Summarization of Films and Documentaries Based on Subtitles and Scripts

Marta Aparício,Paulo Figueiredo,Francisco Raposo,David Martins de Matos,Ricardo Ribeiro,Luís Marujo
DOI: https://doi.org/10.1016/j.patrec.2015.12.016
2016-03-10
Abstract:We assess the performance of generic text summarization algorithms applied to films and documentaries, using the well-known behavior of summarization of news articles as reference. We use three datasets: (i) news articles, (ii) film scripts and subtitles, and (iii) documentary subtitles. Standard ROUGE metrics are used for comparing generated summaries against news abstracts, plot summaries, and synopses.

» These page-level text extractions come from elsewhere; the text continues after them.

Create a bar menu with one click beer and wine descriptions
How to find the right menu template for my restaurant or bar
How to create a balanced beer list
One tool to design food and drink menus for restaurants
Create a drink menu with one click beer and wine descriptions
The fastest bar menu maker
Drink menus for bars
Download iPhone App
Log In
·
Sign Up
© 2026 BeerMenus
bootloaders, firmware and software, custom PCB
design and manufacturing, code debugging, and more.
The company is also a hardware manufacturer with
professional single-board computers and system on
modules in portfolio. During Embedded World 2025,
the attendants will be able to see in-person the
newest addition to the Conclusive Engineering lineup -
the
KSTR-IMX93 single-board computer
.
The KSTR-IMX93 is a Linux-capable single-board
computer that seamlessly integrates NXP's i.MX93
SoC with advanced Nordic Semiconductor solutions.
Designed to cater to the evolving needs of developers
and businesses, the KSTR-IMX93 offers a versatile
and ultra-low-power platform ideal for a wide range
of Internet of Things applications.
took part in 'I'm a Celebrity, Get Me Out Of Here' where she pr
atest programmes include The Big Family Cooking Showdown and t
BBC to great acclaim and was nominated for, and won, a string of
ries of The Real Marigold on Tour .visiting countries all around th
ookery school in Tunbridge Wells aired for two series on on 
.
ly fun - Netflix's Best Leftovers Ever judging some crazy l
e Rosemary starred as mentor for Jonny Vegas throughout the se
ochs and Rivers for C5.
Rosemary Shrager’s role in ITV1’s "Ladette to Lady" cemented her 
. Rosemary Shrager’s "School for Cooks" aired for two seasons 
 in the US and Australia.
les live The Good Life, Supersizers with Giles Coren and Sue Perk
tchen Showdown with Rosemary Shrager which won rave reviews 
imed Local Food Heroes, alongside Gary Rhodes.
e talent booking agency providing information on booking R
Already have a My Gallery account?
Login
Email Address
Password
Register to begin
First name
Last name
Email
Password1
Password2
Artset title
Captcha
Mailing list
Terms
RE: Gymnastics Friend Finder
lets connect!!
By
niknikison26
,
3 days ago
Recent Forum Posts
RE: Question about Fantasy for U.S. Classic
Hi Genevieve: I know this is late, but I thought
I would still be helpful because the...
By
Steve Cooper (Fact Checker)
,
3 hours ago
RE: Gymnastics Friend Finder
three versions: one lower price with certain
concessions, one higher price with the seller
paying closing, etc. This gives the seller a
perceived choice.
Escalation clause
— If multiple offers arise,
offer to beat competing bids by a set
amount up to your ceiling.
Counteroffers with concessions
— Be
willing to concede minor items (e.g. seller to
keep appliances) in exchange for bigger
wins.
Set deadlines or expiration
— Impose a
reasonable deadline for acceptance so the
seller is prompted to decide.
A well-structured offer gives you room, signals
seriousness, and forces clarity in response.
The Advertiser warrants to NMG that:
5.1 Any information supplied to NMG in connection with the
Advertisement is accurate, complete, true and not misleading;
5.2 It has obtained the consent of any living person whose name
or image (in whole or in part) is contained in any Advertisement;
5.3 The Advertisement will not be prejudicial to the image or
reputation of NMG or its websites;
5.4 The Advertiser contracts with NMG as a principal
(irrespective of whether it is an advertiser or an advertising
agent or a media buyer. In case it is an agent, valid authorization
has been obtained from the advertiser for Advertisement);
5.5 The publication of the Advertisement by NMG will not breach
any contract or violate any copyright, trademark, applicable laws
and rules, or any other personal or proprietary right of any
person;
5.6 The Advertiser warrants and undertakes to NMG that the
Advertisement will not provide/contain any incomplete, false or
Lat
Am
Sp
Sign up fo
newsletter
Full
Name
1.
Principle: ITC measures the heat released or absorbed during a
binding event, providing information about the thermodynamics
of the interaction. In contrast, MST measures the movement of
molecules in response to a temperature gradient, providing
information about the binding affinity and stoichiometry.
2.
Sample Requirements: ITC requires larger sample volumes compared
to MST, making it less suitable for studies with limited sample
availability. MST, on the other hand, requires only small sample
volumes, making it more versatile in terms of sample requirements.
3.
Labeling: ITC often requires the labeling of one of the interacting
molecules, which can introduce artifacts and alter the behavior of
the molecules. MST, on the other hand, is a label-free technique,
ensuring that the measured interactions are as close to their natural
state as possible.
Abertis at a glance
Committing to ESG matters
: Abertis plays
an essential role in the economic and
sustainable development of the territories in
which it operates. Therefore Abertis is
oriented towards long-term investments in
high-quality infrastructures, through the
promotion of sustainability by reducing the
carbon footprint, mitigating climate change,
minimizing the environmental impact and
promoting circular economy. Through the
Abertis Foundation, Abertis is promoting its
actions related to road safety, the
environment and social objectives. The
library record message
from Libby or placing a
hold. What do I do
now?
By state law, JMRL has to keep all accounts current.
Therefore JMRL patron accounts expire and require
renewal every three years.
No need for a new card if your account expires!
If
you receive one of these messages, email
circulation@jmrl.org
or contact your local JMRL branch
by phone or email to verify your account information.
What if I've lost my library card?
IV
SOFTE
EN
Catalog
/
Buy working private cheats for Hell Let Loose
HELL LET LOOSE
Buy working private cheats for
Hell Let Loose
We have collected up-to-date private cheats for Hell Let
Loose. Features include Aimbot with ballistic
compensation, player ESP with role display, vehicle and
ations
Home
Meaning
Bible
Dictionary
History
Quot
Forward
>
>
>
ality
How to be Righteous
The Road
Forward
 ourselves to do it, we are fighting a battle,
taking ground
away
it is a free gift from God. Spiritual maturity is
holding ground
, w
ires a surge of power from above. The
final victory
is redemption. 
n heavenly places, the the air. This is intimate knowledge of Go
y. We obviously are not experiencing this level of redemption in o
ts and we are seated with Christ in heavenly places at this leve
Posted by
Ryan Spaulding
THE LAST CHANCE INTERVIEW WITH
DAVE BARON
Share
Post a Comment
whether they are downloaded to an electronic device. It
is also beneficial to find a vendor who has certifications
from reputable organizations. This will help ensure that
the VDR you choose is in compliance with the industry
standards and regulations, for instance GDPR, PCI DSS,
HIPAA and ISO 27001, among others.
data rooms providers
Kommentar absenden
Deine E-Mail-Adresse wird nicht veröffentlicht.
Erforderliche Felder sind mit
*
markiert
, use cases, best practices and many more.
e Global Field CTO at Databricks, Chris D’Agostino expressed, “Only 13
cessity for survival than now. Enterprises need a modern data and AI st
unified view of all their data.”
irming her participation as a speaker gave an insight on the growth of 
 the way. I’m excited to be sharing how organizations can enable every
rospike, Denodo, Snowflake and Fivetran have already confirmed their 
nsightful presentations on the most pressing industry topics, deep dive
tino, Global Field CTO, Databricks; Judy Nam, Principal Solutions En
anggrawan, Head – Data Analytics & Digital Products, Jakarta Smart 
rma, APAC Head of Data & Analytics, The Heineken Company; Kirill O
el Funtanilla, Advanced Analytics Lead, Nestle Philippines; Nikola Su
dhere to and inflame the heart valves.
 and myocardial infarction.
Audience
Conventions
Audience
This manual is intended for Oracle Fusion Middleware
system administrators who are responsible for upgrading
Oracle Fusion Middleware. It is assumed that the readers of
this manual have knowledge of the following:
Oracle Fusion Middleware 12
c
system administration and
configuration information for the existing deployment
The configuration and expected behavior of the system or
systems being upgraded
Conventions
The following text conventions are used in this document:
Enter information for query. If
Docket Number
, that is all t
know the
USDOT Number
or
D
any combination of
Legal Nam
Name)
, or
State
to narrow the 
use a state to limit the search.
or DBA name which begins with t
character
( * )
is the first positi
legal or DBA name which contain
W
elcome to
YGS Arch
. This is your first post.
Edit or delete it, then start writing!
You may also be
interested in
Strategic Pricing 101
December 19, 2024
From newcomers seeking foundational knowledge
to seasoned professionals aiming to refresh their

We show that the best performing algorithms are LSA, for news articles and documentaries, and LexRank and Support Sets, for films. Despite the different nature of films and documentaries, their relative behavior is in accordance with that obtained for news articles.
Computation and Language,Artificial Intelligence,Information Retrieval
What problem does this paper attempt to address?
The problem this paper attempts to address is the evaluation of the performance of general text summarization algorithms in generating summaries for movies and documentaries. Specifically, the researchers use data extracted from news articles, movie scripts and subtitles, as well as documentary subtitles to test the performance of these algorithms, and compare them with human summaries using standard ROUGE metrics. The main goal of the paper is to understand the quality of these automatic summarization algorithms when processing movies and documentaries, particularly in comparison to their performance when processing news articles. In this way, the researchers hope to explore the impact of different types of media content (such as news, movies, and documentaries) on the performance of summarization algorithms.